Pages

Sabtu, 27 Oktober 2012

Tak Banyak, Tuhan



Ada yang mengalir dipipiku, tapi mulutku terbungkam, tak lagi mampu untuk berkata-kata. Aku memandangmu dari kejauhan waktu itu, tak ada senyum ataupun canda yang kau goreskan. Kenapa kamu berubah menjadi begitu kejam, membuatku kacau, tak tahu lagi bagaimana harus bertingkah didepanmu.
Padahal dua hari yang lalu kamu masih menampakkan senyum itu, berbicara denganku seolah tidak terjadi apa-apa. Tapi kini seratus delapan puluh derajat, kamu tak peduli padaku, tak peduli pada hatiku yang teriris perih kesakitan. Aku tak tahu apa yang terjadi padamu. Kamu bahkan tak pernah menjelaskannya, apa aku butuh? Tentu!

Aku butuh alasan konkrit kenapa aku tak lagi pantas untukmu. Tak lagi pantas mendampingimu. Tak lagi pantas mencintaimu. Tak lagi pantas menjadi kebanggaanmu. Tak lagi menjadi sandaranmu. Tak lagi pantas dicintai olehmu. Tak lagi pantas jadi wanitamu. . . Hal yang selalu aku banggakan.
Aku butuh alasan. Tidak untuk tahu lalu berusaha memperbaiki dan merubah untuk kembali lagi padamu. Aku tahu hatimu kini sudah tertutup untukku. Kamu sudah mengatakan dengan jelas dibagian itu, dulu. Tapi akankah kamu merubah prinsipmu? Aku jelas tak tahu. Yang jelas, aku takkan memaksamu untuk kembali padaku. Meskipun ulu hati selalu perih saat aku mengingat kamu bukan lagi pangeran berkudaku.
Kamu tahu apa yang coba kulakukan selanjutnya? Berusaha sekuat tenaga buat ikhlasin kamu, menyapamu lagi seperti dulu—ya, seperti teman, berusaha bertingkah seperti tidak terjadi apa-apa. Tapi aku merasa hatimu terlalu beku untukku. Aku harus memahatnya sedikit demi sedikit untuk meruntuhkannya. Mengembalikan sosok yang hangat dan ceria, serta senyum lebar yang selalu kurindukan.
Tuhan, seandainya aku bisa memutar waktu. Aku berharap aku tahu kesalahan-kesalahanku waktu itu sehingga aku bisa memperbaikinya saat itu juga.
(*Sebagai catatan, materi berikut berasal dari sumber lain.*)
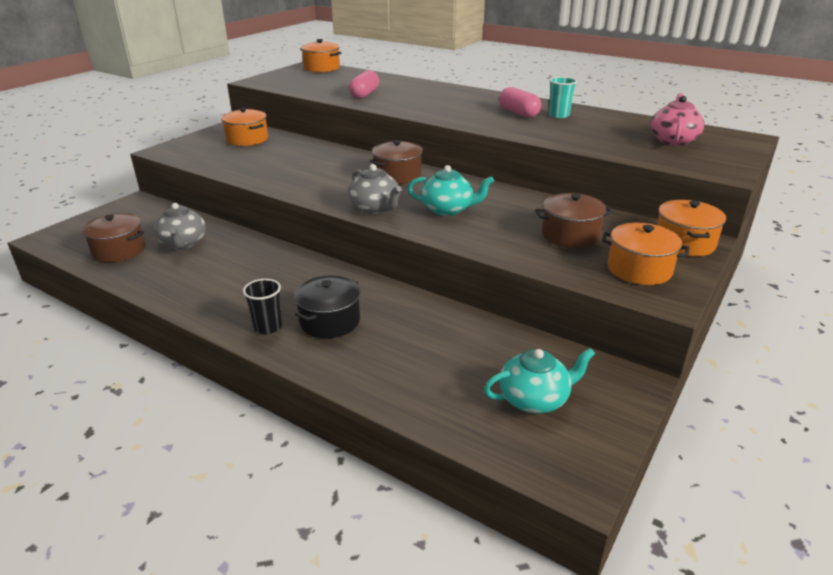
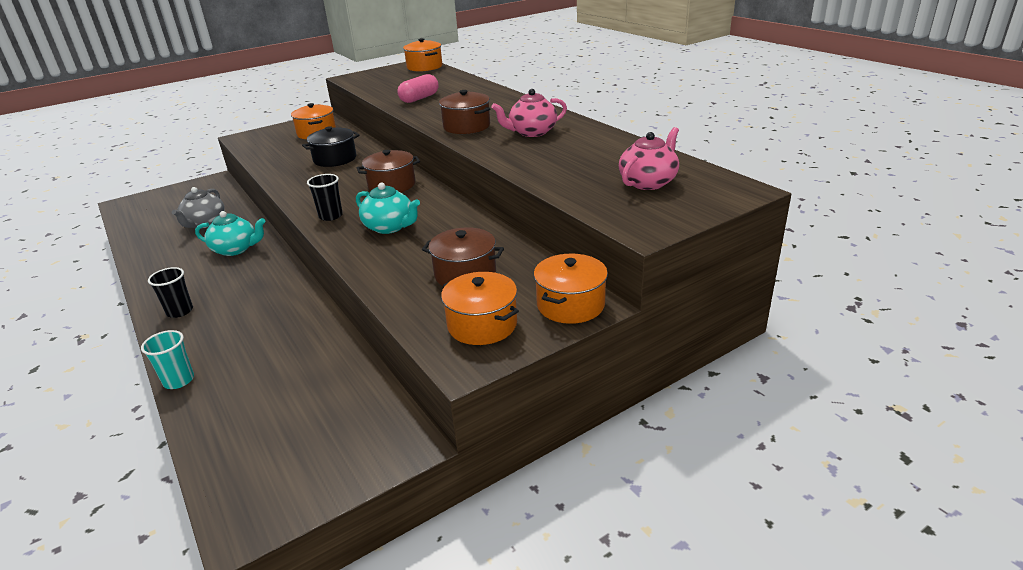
camera: 25 degrees right, 0 degrees up
(119, 250) = (156, 222): brown pot -> brown pot (466, 126)
(330, 321) = (228, 317): black pot -> black pot (335, 159)
(375, 208) = (331, 216): grey teapot -> black cup
(518, 113) = (532, 132): pink capsule -> pink teapot
(534, 399) = (301, 434): turquoise teapot -> turquoise teapot (235, 249)
(558, 115) = (569, 138): turquoise cup -> turquoise cup (179, 380)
Tapi kini rasanya sudah begitu terlambat. Aku menyesal aku tidak bisa memperbaikinya.
Setidaknya, jika memang aku tidak ditakdirkan untuknya. Izinkan aku untuk mencintainya diam-diam. Menahan setiap percikan hatiku ketika menatap matanya, mendengar renyah tawanya, melihat senyumnya, aku berharap aku dan dia masih bisa berbincang dalam satu ikatan yang bernamakan “teman”.
Aku mencintainya, Tuhan. Tapi jika dia memang sudah memutuskan demikian, aku pun tak bisa memaksanya untuk kembali. Yang aku mohon ditengah malam ini hanyalah, semoga setengah tidurku selanjutnya adalah bermimpi tentangnya. Dan esok ketika aku bertemu dengannya, dia akan memberiku senyuman lagi, mengejekku lagi, lalu bermain-main lagi seolah semua baik-baik saja. Aku tidak berharap banyak, Tuhan. Hanya itu. Amin.